Una novela gráfica negra con una narración centrada en el carácter humanos de los personajes.

 

Entre 1986 y 1987, Alan Moore desarrolló una conocida historia de superhéroes, Watchmen, en la que los personajes no tenían superpoderes (con la excepción del doctor Manhattan). La historia mostraba, especialmente, la situación de caos existente y las motivaciones humanas de los personajes. También contaba las incongruencias y paradojas en las que incurrían los personajes. La obra se convirtió en uno de los referentes principales del cómic estadounidense. Recientemente se han publicado secuelas de la obra y series televisivas, lo que nos puede dar idea del impacto de este trabajo.

Durante el año 2020 ECC ha publicado la novela gráfica La guerra de bromas y acertijos dentro de su colección Batman Saga. En esta obra se expone una idea semejante a la planteada por Moore hace más de 30 años. En ella los personajes no destacan, especialmente, por los efectos y artefactos desplegados. Todo lo contrario. En este seElntido, la obra se aleja de planteamientos más recargados y opta por una historia relativamente sencilla. El pilar de la historia se asienta en la conversación que mantienen Bruce Wayne (Batman) y Selina Kyle (Catwoman). En ella Wayne le cuenta las razones por las que se generó la guerra y las dudas que les suscita todo lo que hace. A partir de esta idea se van incorporando paulatinamente capas de narración explicativas.

King localiza la historia poco tiempo después de que Bruce Wayne comenzase sus andaduras como Batman. En esta época Gotham comenzó a notar los efectos colaterales de las acciones de Batman, generando que Edward Nigma y Joker busquen terminar con el hombre disfrazado. Estos personajes son representados como mafiosos sanguinarios y sin hacer alarde de las características paradigmáticas de ambos: los acertijos y las bromas. Durante la obra se presta mayor atención al conflicto interno y al peso de los muertos generados por la guerra.

Nigma y Joker, entonces, buscan controlar la ciudad. Cada uno de ellos cuenta con un grupo de secuaces y entran en una guerra destructiva que afecta sustancialmente a la ciudad. King utiliza un recurso narrativo empleado por Azzarello en su Batman: Fuego cruzado, basado en la utilización de Wayne como solucionador, mientras que Batman se muestra como incapaz de generar soluciones. Este elemento narrativo toma especial relevancia en la mitad de la obra donde, durante una cena, el adinerado personaje (Bruce Wayne) genera un punto de inflexión en la narración que cambia la balanza en la confrontación. Ahora bien, este juego narrativo tiene mayor relevancia en el trabajo de Azzarello que en el de King.

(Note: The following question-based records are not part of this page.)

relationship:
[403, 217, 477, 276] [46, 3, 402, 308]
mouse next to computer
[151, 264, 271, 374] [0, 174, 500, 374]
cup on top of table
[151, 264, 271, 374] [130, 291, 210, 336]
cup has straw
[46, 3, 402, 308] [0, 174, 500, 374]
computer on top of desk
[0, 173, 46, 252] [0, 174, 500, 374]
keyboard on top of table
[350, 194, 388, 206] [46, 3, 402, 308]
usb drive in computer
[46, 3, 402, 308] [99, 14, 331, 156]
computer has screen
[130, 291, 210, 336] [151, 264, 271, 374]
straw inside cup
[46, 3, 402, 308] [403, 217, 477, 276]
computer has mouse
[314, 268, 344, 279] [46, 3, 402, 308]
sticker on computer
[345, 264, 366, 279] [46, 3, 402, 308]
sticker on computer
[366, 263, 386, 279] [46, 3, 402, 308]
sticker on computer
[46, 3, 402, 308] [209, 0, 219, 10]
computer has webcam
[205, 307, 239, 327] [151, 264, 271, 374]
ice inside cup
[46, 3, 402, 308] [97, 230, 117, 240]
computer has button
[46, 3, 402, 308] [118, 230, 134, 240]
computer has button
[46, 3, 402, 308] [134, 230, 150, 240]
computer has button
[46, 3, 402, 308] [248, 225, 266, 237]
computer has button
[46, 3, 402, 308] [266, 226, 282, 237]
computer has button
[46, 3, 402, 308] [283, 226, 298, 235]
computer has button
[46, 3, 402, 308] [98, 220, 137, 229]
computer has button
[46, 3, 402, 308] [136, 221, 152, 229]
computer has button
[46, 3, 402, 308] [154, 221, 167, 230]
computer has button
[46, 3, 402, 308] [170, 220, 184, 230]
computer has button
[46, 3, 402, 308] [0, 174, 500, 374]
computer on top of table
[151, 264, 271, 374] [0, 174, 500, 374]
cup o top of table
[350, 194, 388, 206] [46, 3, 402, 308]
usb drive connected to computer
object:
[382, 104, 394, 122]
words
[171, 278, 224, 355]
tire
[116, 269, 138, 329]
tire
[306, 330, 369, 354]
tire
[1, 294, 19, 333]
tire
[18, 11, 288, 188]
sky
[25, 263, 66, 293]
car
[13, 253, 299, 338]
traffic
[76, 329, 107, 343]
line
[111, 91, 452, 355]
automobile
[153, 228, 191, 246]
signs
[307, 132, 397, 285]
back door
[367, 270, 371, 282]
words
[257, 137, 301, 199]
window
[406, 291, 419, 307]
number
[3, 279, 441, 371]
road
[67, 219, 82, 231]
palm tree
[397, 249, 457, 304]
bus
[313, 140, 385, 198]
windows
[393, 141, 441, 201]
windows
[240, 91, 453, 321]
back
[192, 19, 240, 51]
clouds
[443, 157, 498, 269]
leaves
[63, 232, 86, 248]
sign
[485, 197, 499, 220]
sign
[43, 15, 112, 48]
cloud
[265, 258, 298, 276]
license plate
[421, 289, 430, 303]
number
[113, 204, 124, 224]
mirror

Portada – Batman. Fuego cruzado.

Al comienzo de esa cena se produce un elemento interesante en la narración que muestra la subversión que pretende generar el escritor. Joker le dice a Nigma que es un tarado, ante lo que él termina riéndose. Vemos ahí una de las diferentes transformaciones en alguno de los elementos característico de los personajes. Otro aspecto destacado es cómo se muestra al Joker. Un personaje que no se ríe, que, además, se presenta con motivaciones racionales y con una apariencia en la que no hay ninguna deformación en su sonrisa (algo típico en buena parte de las obras en las que aparece el personaje). La historia parece, por tanto, una reivindicación de la humanidad de estos personajes y un alejamiento de los elementos psicóticos típicos de las historias de Batman. Estamos, por lo tanto, ante una obra sutilmente subversiva de la idea canónica de Batman y que abre la puerta a posibles planteamientos diferentes de los personajes.

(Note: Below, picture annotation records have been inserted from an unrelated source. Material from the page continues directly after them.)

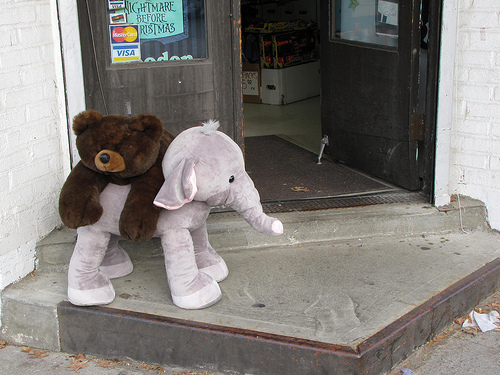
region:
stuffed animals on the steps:
[10, 10, 453, 295]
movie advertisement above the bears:
[82, 0, 254, 289]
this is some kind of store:
[238, 5, 438, 212]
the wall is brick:
[6, 5, 186, 215]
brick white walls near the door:
[355, 1, 498, 218]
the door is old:
[319, 5, 459, 230]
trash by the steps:
[371, 224, 496, 374]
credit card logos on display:
[95, 3, 158, 89]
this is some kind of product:
[254, 19, 322, 82]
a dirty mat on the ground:
[229, 78, 402, 235]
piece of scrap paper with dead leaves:
[464, 294, 499, 341]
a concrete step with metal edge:
[0, 278, 480, 374]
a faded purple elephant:
[148, 124, 288, 314]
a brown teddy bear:
[54, 103, 161, 246]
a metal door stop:
[301, 120, 353, 181]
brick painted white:
[5, 14, 73, 276]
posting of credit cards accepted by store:
[107, 1, 149, 67]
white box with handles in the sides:
[258, 54, 322, 116]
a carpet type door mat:
[239, 129, 386, 206]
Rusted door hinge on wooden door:
[384, 105, 434, 152]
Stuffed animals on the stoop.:
[43, 90, 342, 338]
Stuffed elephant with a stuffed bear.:
[48, 98, 337, 327]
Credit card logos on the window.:
[100, 5, 182, 94]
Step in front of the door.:
[22, 273, 243, 373]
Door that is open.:
[223, 13, 488, 212]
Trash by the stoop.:
[442, 310, 493, 332]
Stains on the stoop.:
[388, 215, 473, 302]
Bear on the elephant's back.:
[17, 82, 193, 242]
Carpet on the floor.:
[247, 118, 420, 238]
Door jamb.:
[311, 89, 379, 177]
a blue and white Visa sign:
[109, 40, 145, 64]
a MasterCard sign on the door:
[109, 23, 141, 43]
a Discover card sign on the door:
[107, 7, 129, 24]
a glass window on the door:
[106, 0, 211, 67]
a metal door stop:
[312, 131, 335, 165]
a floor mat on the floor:
[239, 129, 395, 202]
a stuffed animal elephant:
[61, 115, 286, 311]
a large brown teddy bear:
[53, 105, 178, 249]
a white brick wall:
[1, 2, 67, 287]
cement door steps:
[2, 192, 496, 374]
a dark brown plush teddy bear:
[53, 114, 163, 238]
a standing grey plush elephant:
[68, 125, 278, 312]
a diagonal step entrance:
[4, 194, 496, 371]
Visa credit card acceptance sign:
[106, 42, 144, 67]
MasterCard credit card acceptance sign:
[107, 25, 139, 41]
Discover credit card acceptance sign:
[107, 11, 124, 25]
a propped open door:
[313, 4, 433, 189]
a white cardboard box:
[256, 59, 316, 104]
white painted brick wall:
[450, 0, 496, 205]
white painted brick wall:
[0, 6, 64, 251]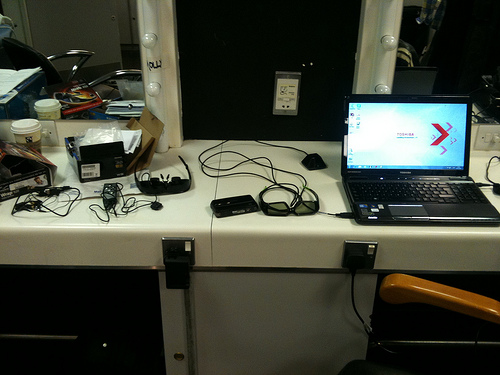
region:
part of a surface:
[221, 34, 252, 76]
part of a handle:
[398, 274, 443, 348]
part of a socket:
[339, 259, 390, 284]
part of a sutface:
[236, 314, 268, 352]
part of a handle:
[413, 277, 440, 299]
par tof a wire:
[342, 263, 401, 326]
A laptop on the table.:
[327, 102, 492, 247]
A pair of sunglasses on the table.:
[263, 177, 315, 212]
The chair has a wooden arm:
[381, 272, 493, 311]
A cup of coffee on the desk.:
[10, 107, 50, 162]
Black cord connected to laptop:
[224, 148, 354, 217]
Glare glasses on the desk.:
[130, 164, 199, 207]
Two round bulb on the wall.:
[138, 22, 160, 118]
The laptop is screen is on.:
[346, 95, 487, 223]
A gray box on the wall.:
[256, 61, 306, 117]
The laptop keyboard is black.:
[346, 86, 495, 219]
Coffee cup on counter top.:
[8, 115, 82, 170]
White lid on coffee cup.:
[4, 108, 64, 151]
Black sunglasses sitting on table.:
[127, 163, 219, 220]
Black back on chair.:
[6, 38, 73, 70]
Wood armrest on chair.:
[373, 260, 481, 352]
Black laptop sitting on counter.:
[320, 90, 480, 253]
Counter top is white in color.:
[98, 115, 439, 259]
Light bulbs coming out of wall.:
[134, 29, 169, 155]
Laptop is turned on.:
[341, 99, 486, 226]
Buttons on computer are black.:
[360, 182, 435, 202]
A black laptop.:
[341, 93, 499, 225]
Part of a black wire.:
[198, 148, 269, 179]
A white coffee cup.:
[10, 119, 43, 151]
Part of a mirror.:
[53, 33, 103, 83]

Al final de la obra se produce un último giro inesperado. Nigma muestra que él es quien ha ideado toda la situación para devolverle la risa perdida al Joker y que Batman no es más que un personaje risible. Ante esta situación Batman intenta clavarle un cuchillo a Nigma y éste es parado gracias al Joker que interpone su mano terminando ésta atravesada por el arma. En este momento Joker comienza a reír, mostrando -nuevamente- el carácter problemático del personaje de Batman, ya que -al fin y al cabo- él es el elemento justificativo de la risa del Joker. Ello hace que el héroe pierda cierto sentido existencial, con las consiguientes dudas del personaje. Dudas que, por otro lado, son comprendidas por Selina.

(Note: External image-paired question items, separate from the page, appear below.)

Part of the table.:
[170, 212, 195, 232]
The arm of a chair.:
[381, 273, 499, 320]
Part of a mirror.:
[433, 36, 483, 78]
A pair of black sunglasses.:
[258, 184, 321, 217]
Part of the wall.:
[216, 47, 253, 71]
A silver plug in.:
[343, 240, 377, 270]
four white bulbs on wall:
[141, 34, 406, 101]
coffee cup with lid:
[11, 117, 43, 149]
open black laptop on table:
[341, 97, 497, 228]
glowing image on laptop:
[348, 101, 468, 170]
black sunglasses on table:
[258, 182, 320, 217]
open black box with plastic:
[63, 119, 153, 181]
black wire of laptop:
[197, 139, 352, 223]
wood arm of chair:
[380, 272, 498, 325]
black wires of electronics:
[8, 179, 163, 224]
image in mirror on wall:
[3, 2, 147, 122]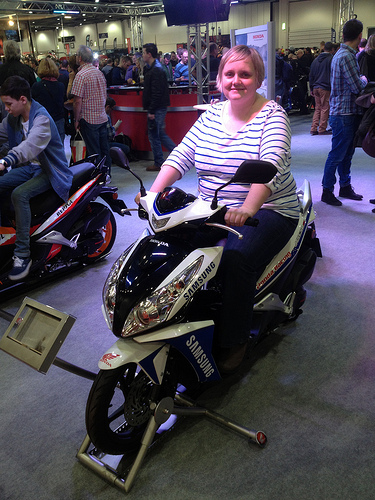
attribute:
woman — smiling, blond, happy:
[133, 44, 301, 371]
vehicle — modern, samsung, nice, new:
[83, 146, 323, 457]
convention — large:
[1, 2, 374, 500]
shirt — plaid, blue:
[329, 44, 367, 117]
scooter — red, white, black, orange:
[2, 152, 118, 303]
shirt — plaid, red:
[69, 61, 111, 124]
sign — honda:
[229, 22, 274, 105]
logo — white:
[185, 336, 216, 379]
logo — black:
[183, 261, 217, 301]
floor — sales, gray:
[0, 112, 373, 498]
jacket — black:
[143, 59, 170, 110]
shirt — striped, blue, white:
[160, 97, 301, 220]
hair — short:
[215, 45, 266, 96]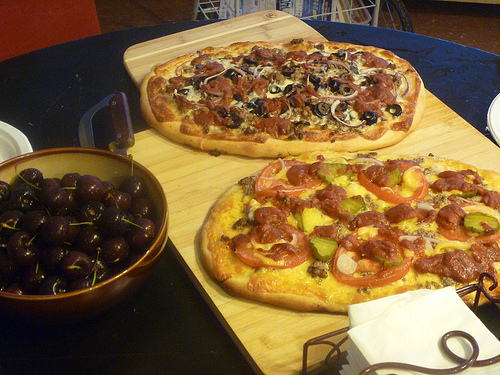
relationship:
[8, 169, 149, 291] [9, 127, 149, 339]
fruit in a bowl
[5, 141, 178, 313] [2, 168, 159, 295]
bowl of cherries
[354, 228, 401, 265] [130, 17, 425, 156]
red topping on pizza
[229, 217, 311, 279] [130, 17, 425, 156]
tomato on pizza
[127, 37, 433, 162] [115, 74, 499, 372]
pizza on a board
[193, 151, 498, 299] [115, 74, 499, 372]
pizza on a board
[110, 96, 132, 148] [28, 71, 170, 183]
handle on a pizza cutter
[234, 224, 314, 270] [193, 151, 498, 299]
tomato on a pizza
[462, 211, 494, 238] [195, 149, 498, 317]
pickle on a pizza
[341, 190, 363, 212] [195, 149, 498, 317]
pickle on a pizza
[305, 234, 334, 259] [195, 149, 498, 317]
pickle on a pizza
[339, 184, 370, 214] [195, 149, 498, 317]
pickle on a pizza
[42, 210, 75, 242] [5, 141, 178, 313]
cherry in a bowl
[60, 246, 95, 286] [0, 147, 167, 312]
cherry in a bowl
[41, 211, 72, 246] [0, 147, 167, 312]
cherry in a bowl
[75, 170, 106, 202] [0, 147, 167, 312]
cherry in a bowl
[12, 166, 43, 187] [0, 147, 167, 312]
cherry in a bowl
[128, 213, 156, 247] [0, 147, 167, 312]
cherry in a bowl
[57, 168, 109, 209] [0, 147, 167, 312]
cherry in a bowl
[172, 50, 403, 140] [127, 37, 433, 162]
meat on pizza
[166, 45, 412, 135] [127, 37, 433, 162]
onion on pizza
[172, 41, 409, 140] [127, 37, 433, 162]
black olives on pizza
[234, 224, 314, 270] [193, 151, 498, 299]
tomato on pizza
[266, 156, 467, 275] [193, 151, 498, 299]
cheese on pizza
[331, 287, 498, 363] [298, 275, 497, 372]
paper napkins on a rack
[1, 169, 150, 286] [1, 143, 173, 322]
cherries in a bowl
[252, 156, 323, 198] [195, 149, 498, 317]
tomato on pizza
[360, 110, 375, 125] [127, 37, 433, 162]
olive on pizza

El apartado gráfico resulta interesante por su dinamismo y acompaña adecuadamente la narración. En este sentido, no hay imágenes demasiado impactantes. No se ven escenas sangrientas o de acción trepidantes. Las viñetas muestran una historia de manera contenida y racional, con tendencia a la sencillez y a evitar recargar de contenido las imágenes.

 

Ficha técnica

Guión de Tom King y dibujo de Mikel Janín y Clay Mann.

Editorial: ECC

Formato: Cartoné. 200 págs. A color.